Task statement — Find the line containing "ประชาชนเรื่องพ" in the records below. Copy exactly that line and each one after it, ending at the line containing "พนักงานสอบสวนน", and nothing more.
--------------------------------------------------
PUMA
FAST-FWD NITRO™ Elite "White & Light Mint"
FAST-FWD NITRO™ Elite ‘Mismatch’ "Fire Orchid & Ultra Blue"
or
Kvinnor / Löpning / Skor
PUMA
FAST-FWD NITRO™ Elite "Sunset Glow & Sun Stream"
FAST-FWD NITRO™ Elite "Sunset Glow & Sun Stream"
--------------------------------------------------
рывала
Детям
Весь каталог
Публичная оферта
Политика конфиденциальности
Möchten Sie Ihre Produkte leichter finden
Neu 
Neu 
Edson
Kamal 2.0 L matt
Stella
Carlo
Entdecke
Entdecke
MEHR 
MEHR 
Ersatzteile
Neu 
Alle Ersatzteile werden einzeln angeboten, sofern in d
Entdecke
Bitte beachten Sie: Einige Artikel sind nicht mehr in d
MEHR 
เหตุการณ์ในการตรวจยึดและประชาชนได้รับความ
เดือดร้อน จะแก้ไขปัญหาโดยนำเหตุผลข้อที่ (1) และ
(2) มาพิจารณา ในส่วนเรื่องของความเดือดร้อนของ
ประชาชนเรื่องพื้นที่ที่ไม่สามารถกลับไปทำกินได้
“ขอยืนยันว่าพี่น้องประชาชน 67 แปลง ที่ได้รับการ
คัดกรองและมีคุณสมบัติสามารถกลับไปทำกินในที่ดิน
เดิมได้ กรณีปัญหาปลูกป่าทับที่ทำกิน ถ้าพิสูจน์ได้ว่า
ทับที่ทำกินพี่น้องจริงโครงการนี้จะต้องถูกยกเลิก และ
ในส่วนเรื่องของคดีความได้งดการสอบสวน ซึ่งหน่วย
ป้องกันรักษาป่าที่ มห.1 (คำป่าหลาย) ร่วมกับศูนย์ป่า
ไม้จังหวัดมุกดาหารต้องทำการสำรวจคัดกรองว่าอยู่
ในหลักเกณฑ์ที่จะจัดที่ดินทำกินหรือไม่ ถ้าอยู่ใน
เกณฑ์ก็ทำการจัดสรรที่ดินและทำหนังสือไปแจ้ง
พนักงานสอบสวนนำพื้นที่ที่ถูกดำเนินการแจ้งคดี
--------------------------------------------------
Result of this exercise —
ประชาชนเรื่องพื้นที่ที่ไม่สามารถกลับไปทำกินได้
“ขอยืนยันว่าพี่น้องประชาชน 67 แปลง ที่ได้รับการ
คัดกรองและมีคุณสมบัติสามารถกลับไปทำกินในที่ดิน
เดิมได้ กรณีปัญหาปลูกป่าทับที่ทำกิน ถ้าพิสูจน์ได้ว่า
ทับที่ทำกินพี่น้องจริงโครงการนี้จะต้องถูกยกเลิก และ
ในส่วนเรื่องของคดีความได้งดการสอบสวน ซึ่งหน่วย
ป้องกันรักษาป่าที่ มห.1 (คำป่าหลาย) ร่วมกับศูนย์ป่า
ไม้จังหวัดมุกดาหารต้องทำการสำรวจคัดกรองว่าอยู่
ในหลักเกณฑ์ที่จะจัดที่ดินทำกินหรือไม่ ถ้าอยู่ใน
เกณฑ์ก็ทำการจัดสรรที่ดินและทำหนังสือไปแจ้ง
พนักงานสอบสวนนำพื้นที่ที่ถูกดำเนินการแจ้งคดี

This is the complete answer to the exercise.